Resta, pois, aplicar-lhes o direito, tendo em vista a resolução da supramencionada questão que constitui o objecto do recurso que ora cumpre apreciar e decidir.
E fazendo-o começamos por dizer que, o art.º 185.º do CIRE limita a qualificação da insolvência a duas formas: a culposa e a fortuita. E o art.º 186.º, por sua vez, para além de definir o conceito de insolvência culposa, ou seja, “a insolvência é culposa quando a situação tiver sido criada ou agravada em consequência da actuação, dolosa ou com culpa grave, do devedor, ou dos seus administradores, de direito ou de facto, nos três anos anteriores ao início do processo de insolvência”, cfr. n.º1, estabelece um conjunto de factos típicos ou factos-índices que, se verificados, conduzem, à qualificação da insolvência como culposa, cfr. n.º 2; e consigna uma presunção de culpa grave dos administradores do devedor que não seja uma pessoa singular, verificadas as situações aí previstas, n.º 3 do citado art.º 186.º do CIRE.
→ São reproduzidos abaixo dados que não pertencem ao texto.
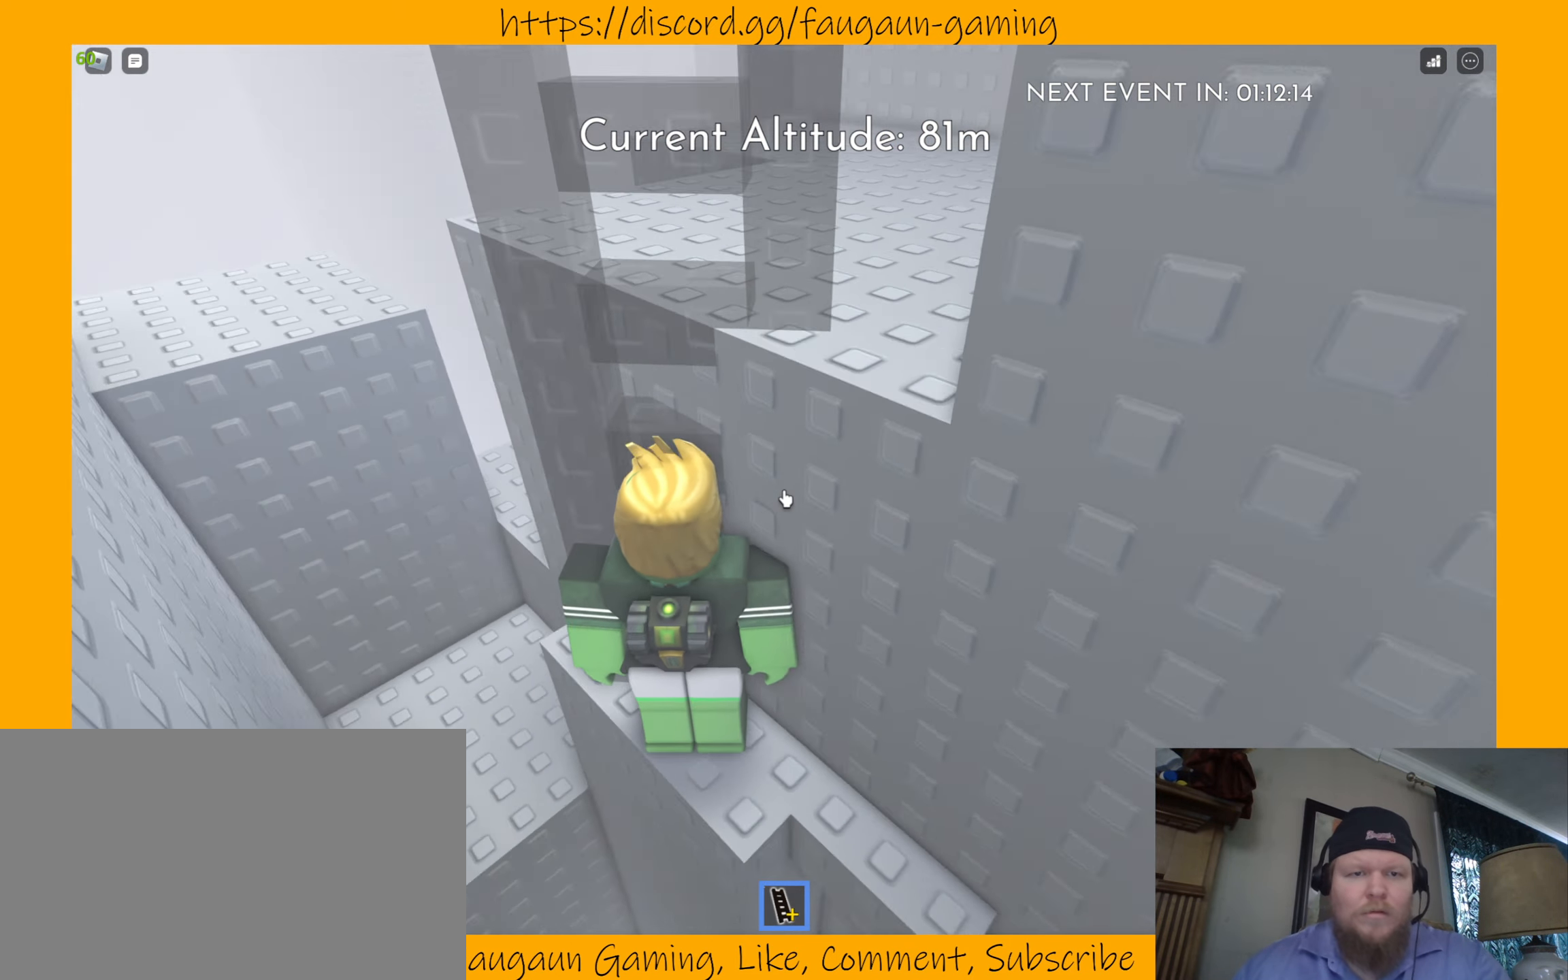
{"keys": [], "mouse": [], "events": []}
Como vem sendo defendido, quase em unanimidade, na Doutrina e na nossa Jurisprudência, maioritária, entende-se que o n.º 2 do citado art.º 186.º do CIRE estabelece, em termos objectivos (desde que verificados/provados os factos integrantes das circunstâncias previstas em cada uma das suas alíneas), uma presunção “juris et de jure”, (inilidível), de insolvência culposa, enquanto que o n.º 3 desse mesmo preceito consagra apenas, ou pelo contrário, uma presunção “juris tantum”, (ilidível), de culpa grave dos administradores, o que pressupõe e presume a existência de causalidade entre a actuação dos administradores do devedor e a criação ou agravamento do estado de insolvência, neste mesmo sentido.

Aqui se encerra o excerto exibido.